THEATRE: THE TENT

THEATRE: THE TENT

The Tent 2

Made of old trucking canvas and scrap metal, The Tent is not your average pitched shelter, and nor is it your average performance. Pieced together with puppetry, live action and a pre-recorded Chautauqua or telling tale, 20 audience members are invited to step into the intimate space of the tent with two men, Brett and Michael. We caught up with the creator, Matt Prest, who explained that strange-sounding C-word, and The Tent’s frozen sojourn in a carpark in Melbourne …

Matt said, “we wanted to make a performance venue that did for contemporary performance what big tops do for circus.   We were attracted to the idea of a show that could pack up and tour round, and set itself up in lots of different places.  A show that was kind of self-sufficient. The tent we’ve made is a unique object in its own right, made of old trucking canvas and scrap metal.  The atmosphere it creates is like another character in the show.

Chautauquas were travelling big top tents that used to travel around North America, popular in the late 19th, early 20th centuries.  They used to be a platform for lectures, presentations, demonstrations on the latest ideas and innovations of the day. In a way they served the same function as radio and television and were one of the most popular forms of ‘infotainment’ before the new forms of media were introduced. We were interested in the idea of a space where people come together, in the flesh, and take the time to engage with something in a way that required a certain level of participation and reflection.  I wouldn’t say what we’ve created is a Chautauqua as such, it’s a theatre show, but the Chautauqua was definitely a reference for the experience we are creating with The Tent.

As an artist I’m interested in making theatre and performance that places an emphasis on the live experience of the audience.  I feel that with any live performance, space is a major consideration and with The Tent, I wanted to make that space feel like it was really lived in, and like the audience were inside someone’s home.  The purpose of this is to give the audience an experience that they couldn’t get in another storytelling medium such as a film or book to physically place them in the space of the story and to wholly create an atmosphere for the work.
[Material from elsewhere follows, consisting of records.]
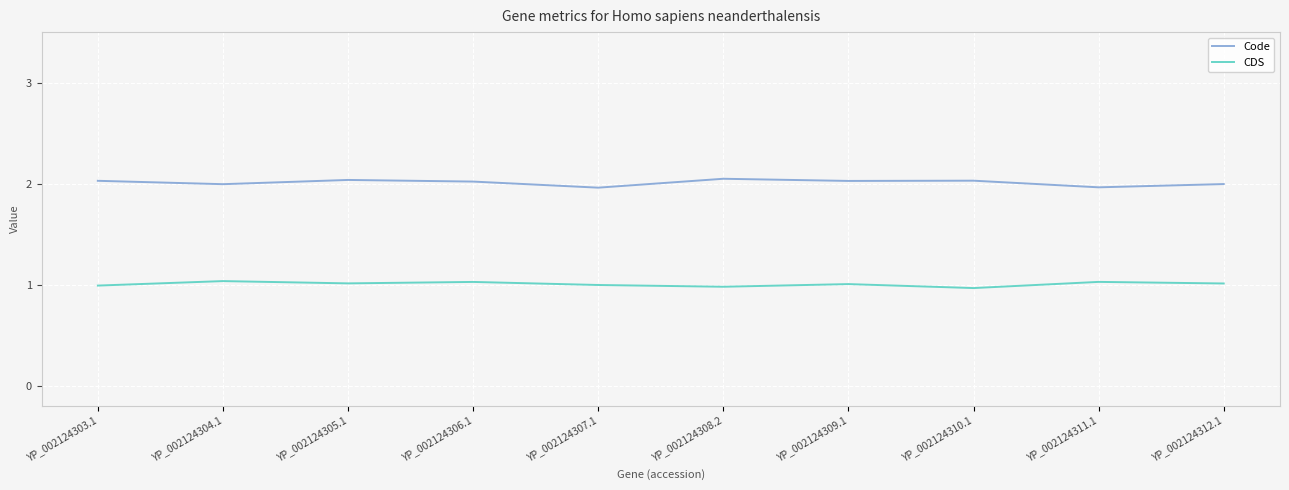

True or false: CDS has more than 1 interior local peaks.

True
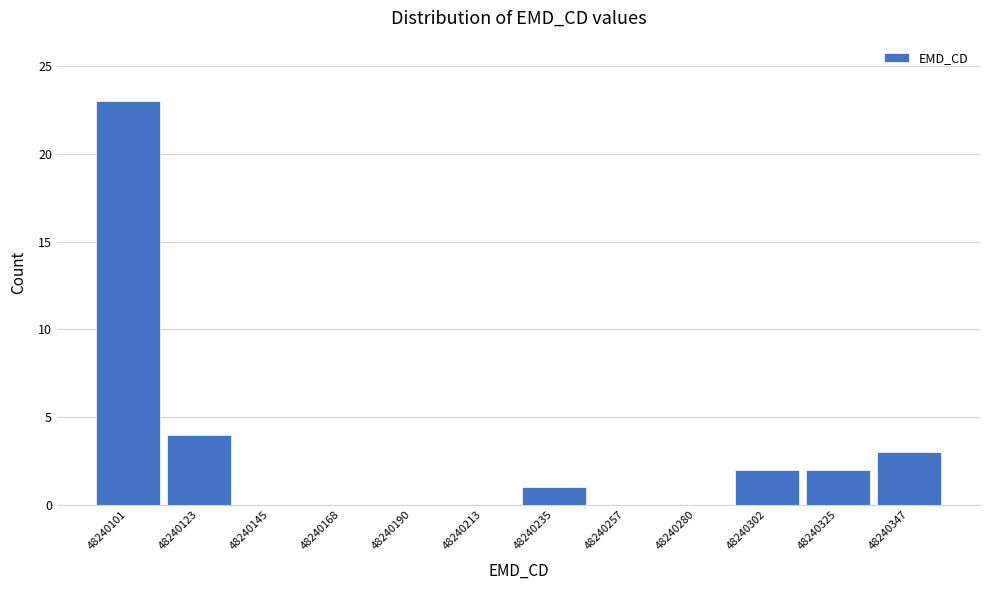

Reading left to right, extract all data points from this chart.

48240101=23	48240123=4	48240145=0	48240168=0	48240190=0	48240213=0	48240235=1	48240257=0	48240280=0	48240302=2	48240325=2	48240347=3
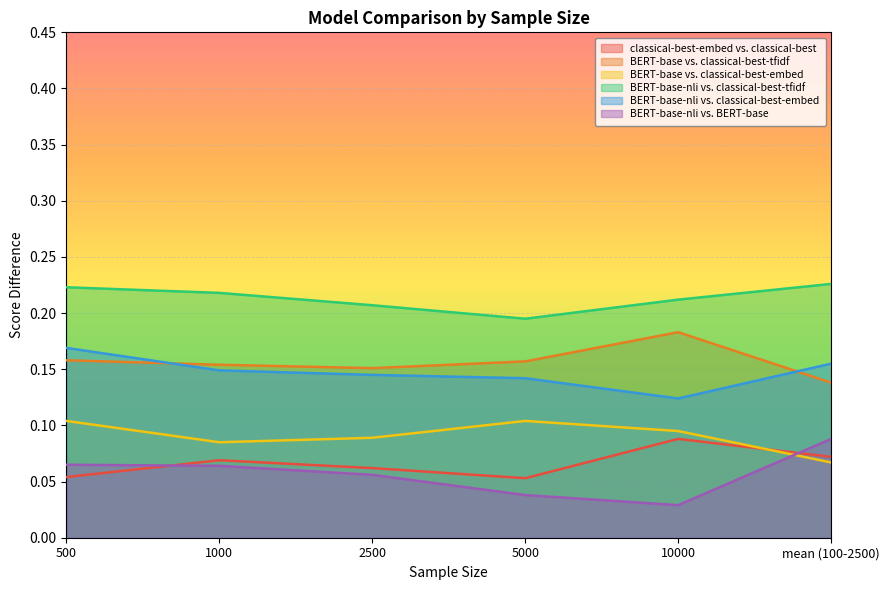

What is the value of the classical-best-embed vs. classical-best point at the 2nd from the left?

0.1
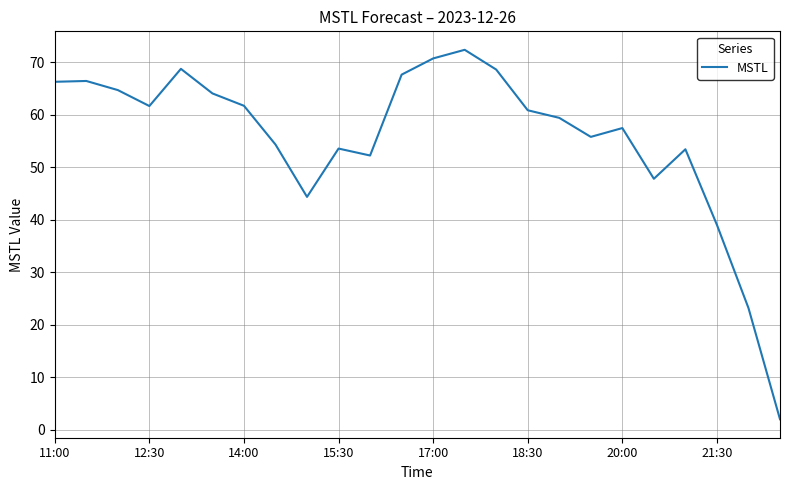

What is the difference between the maximum and minimum values?

70.4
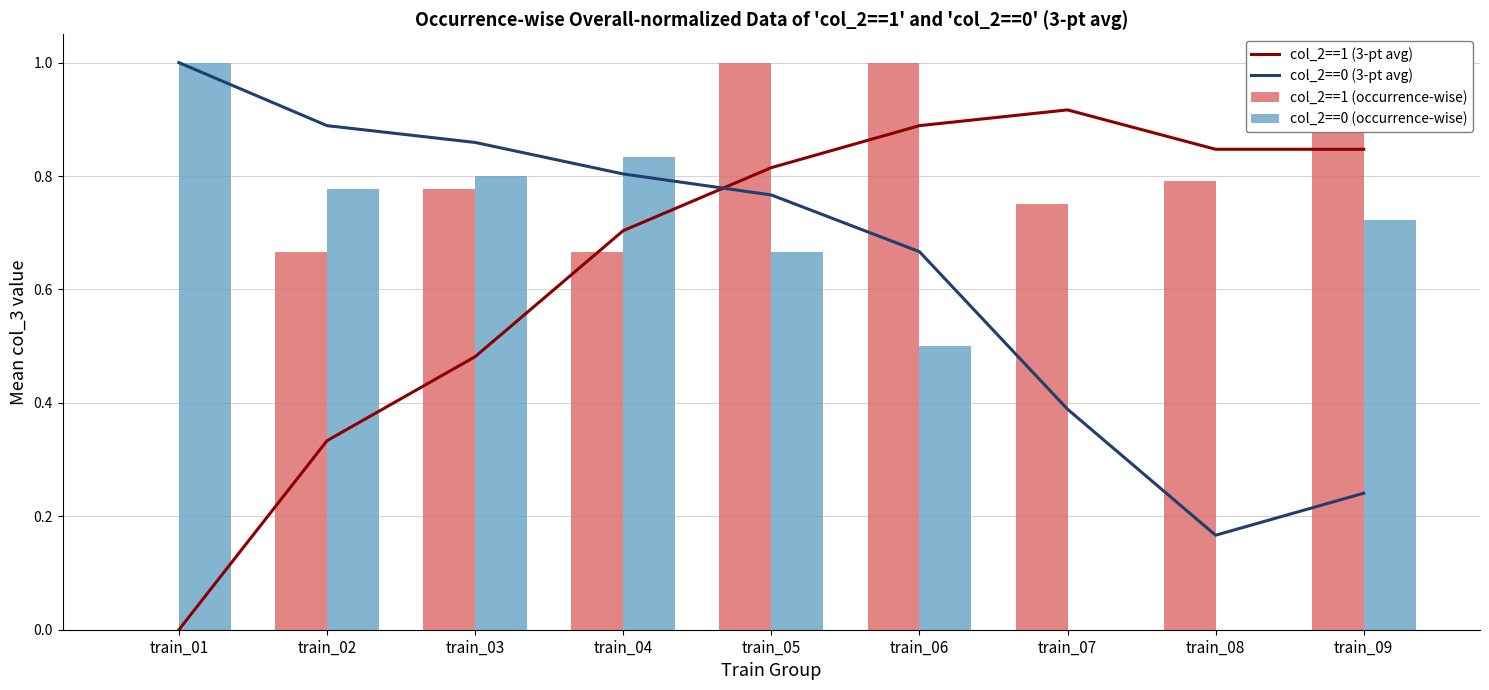

At train_04, list the series in order from smallest to largest.

col_2==1 (occurrence-wise), col_2==1 (3-pt avg), col_2==0 (3-pt avg), col_2==0 (occurrence-wise)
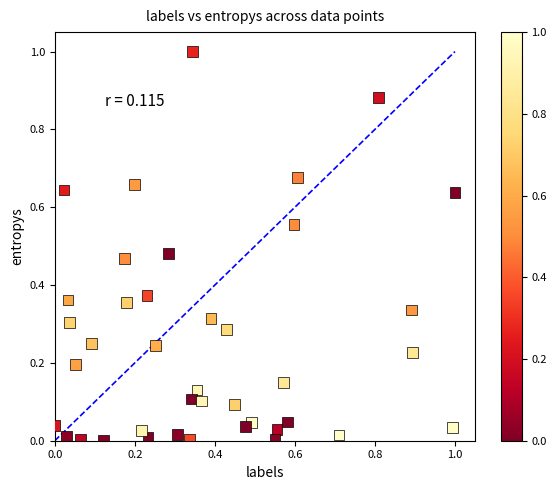

What is the range of X values (max minus min)?

1.0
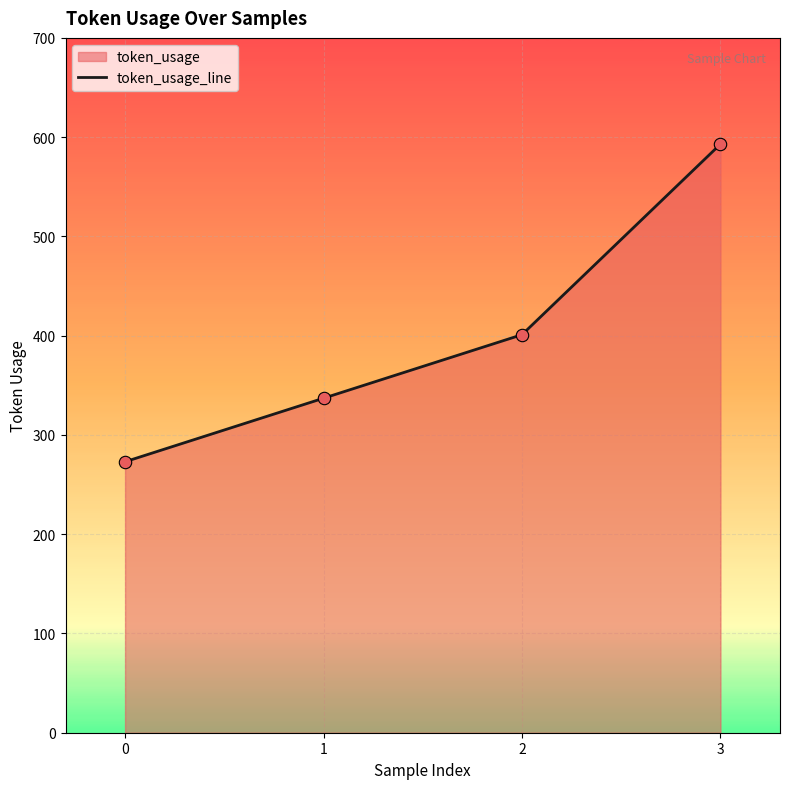

Between 3 and 2, which is larger?

3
In Melbourne [as part of Next Wave festival] we were pitched in a ugly, disused gravel carpark adjacent to the railway tracks near Fed Square in the city centre.  The security company tried to charge us twice as much as they’d said, so we ended up camping in the tent ourselves, in the middle of winter in Melbourne.  It was great to be camping in the middle of the city, a novelty that actually didn’t wear off in the week we were there.

Hole in the Wall is the next project that we’ll be presenting at Campbelltown Arts Centre, Performance Space and Next Wave from May 2010.  It will be set in a furniture warehouse and centre around an unconventional love story.  It’s a work about materialism, beauty and destruction.”